Ivan tampoco levanta su chiringuito en la desolada Plaza de la Libertad. Tiene un pequeño tráiler que ha convertido en una cafetería móvil, pero no piensa moverlo por las bombas rusas. «Si nos matan, pues mala suerte. Pero resistir también es hacer vida normal. Nos quieren amedrentar, por eso bombardean sobre todo de noche. Si no lo consiguen, es una victoria para nosotros», comenta mientras prepara un capuchino para llevar. Eso sí, reconoce que clientes no hay muchos. «Con la mayoría de las tiendas cerradas y gran parte de la población refugiada, el negocio no va muy bien», comenta.

Más suerte tienen los pocos supermercados que permanecen abiertos. El de ATB cerca de la colina de la universidad está protegido por sacos terreros y paneles de madera en las ventanas, pero da vida a los vecinos.

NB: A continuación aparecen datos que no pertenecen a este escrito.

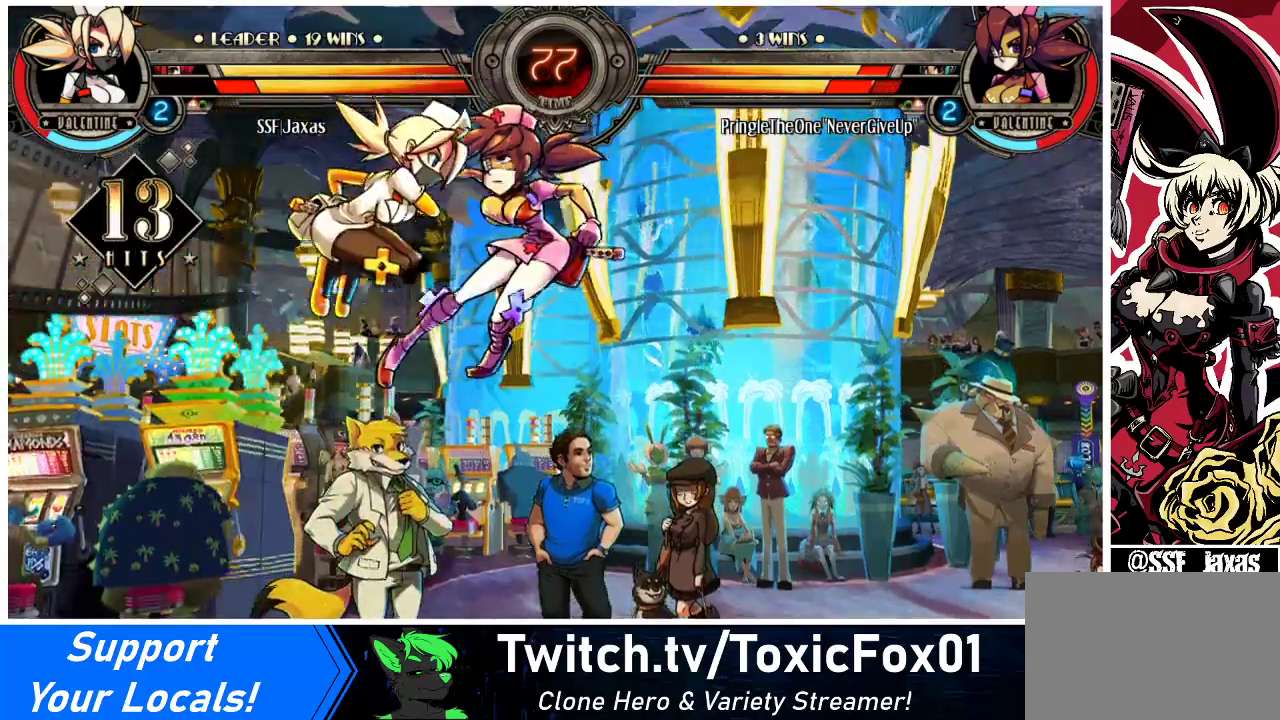
{"buttons": ["DPAD_DOWN", "DPAD_RIGHT"], "events": [[67, "R2", "up"], [400, "DPAD_DOWN", "down"], [467, "DPAD_RIGHT", "down"]]}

«Para que la gente se anime a regresar tiene que haber servicios. De lo contrario, no pueden hacer nada», comenta uno de los cajeros. Muchos de sus clientes hacen cola con el AK-47 al hombro, una imagen que se ha convertido ya en algo habitual en la parte este del país.

«Los militares y las fuerzas de defensa territorial mantienen ahora la economía, pero espero que pronto volvamos a sorprendernos si vemos a alguien con un fusil y ropa de camuflaje haciendo la compra», concluye el empleado nada más despedir a un militar que ha comprado coca-cola y un generoso número de bebidas energéticas.